Companies attempting to build clouds or big data platforms that operate at internet-scale are discovering they need to rethink everything they thought they knew about how to design, build, and run data centers. The internet-scale pioneering companies initially purchased servers from vendors like IBM, HP, and Dell, but quickly realized that the value, and therefore pricing, of those servers was driven by features they didn’t need (like graphics chips and RAID cards).
The same features that might be useful for regular customers became completely irrelevant to companies that were going to sling 85,000 servers without ever running a stitch of Windows. Hardware vendors were building general-purpose servers so that their products would appeal to the greatest number of customers. This is a reasonable convention in product design, but like scientific computing users, commercial computing users do not require general-purpose servers to construct purpose-built supercomputing platforms.
At internet-scale, absolutely everything must be optimized, including everything in the computing plant. After learning how to buy or build stripped-down servers, these companies quickly moved on to optimizing the entire notion of a data center, which is just as critical as the server and software to the platform. It was inevitable that the physical plant also had to be deconstructed and optimized.
Today’s data centers can be found in a stack of intermodal containers like those on an ocean freighter. Because a container full of computers only needs power, water for cooling, and a network drop, data centers can also be located on empty lots or abandoned RV parks.
Cloud computing evolved from the need to handle millions of free email users cheaply. Big data evolved from a need to solve an emerging set of supercomputing problems. Grids or clouds or whatever they will be called in the future are simply platforms of high efficiency and scale.

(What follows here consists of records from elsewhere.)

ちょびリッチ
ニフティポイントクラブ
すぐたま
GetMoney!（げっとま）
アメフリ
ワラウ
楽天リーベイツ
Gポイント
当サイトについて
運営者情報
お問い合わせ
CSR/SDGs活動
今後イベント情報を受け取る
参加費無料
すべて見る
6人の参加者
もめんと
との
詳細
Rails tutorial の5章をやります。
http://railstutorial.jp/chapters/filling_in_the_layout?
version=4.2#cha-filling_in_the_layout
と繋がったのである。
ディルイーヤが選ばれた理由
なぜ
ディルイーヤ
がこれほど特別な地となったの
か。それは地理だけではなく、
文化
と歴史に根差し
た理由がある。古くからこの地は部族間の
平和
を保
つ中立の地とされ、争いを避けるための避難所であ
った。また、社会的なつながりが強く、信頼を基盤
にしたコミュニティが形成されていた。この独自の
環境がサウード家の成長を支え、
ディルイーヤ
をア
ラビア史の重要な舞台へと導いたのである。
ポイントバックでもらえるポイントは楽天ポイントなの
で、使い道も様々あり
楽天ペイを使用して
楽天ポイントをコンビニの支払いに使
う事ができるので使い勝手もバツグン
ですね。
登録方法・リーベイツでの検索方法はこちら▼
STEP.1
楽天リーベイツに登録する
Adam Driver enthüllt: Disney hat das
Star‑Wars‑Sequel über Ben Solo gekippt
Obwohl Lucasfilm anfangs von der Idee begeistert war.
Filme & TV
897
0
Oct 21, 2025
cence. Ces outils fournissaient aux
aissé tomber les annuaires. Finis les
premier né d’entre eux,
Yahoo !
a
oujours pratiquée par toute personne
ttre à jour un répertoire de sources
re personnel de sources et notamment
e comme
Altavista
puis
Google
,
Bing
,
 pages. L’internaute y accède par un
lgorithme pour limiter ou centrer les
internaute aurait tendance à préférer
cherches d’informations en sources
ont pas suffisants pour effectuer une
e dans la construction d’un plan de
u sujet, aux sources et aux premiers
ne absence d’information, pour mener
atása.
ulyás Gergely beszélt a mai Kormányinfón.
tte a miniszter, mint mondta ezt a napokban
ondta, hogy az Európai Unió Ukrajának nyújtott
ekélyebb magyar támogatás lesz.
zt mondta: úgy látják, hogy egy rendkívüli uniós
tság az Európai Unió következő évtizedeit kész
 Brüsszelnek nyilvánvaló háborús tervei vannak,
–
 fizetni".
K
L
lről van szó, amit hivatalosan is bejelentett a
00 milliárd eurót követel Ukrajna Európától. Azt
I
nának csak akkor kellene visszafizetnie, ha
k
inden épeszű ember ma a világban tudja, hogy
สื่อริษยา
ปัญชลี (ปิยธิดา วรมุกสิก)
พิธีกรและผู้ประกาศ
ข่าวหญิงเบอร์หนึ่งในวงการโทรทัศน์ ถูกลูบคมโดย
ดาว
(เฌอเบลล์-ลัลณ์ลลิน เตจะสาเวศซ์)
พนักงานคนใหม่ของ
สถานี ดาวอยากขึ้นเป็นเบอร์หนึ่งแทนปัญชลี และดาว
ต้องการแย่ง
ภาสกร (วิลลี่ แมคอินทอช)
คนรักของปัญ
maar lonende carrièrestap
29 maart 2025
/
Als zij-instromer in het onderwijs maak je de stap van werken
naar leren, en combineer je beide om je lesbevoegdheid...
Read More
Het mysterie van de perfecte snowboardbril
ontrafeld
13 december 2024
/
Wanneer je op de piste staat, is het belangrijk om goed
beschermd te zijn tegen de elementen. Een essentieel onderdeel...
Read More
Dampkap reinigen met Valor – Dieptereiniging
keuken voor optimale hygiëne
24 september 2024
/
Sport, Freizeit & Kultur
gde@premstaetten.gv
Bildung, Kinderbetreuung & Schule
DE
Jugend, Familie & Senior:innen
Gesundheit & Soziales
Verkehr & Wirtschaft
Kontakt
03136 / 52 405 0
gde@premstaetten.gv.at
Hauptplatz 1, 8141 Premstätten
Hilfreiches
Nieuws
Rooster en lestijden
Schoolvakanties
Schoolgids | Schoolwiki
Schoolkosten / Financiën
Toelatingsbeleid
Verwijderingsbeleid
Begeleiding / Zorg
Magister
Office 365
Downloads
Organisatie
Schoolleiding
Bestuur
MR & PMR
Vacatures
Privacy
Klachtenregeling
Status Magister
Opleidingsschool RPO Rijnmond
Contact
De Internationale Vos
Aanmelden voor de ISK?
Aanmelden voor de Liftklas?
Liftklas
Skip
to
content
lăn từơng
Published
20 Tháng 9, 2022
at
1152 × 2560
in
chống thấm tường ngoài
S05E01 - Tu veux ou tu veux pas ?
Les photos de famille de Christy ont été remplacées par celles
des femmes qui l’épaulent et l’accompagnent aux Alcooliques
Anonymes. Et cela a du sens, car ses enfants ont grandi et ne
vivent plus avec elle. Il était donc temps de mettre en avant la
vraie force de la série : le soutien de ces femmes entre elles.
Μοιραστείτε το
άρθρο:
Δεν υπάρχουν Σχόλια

Although clouds are primarily about the operational aspects of a computing plant, learning how to operate a supercomputer is not like operating any traditional IT platform. Managing platforms at this scale is extremely disruptive to the enterprise’s notion of what it means to operate computers. And over time, the care and feeding of thousands of supercomputers will eventually lead us to change the way computers must operate.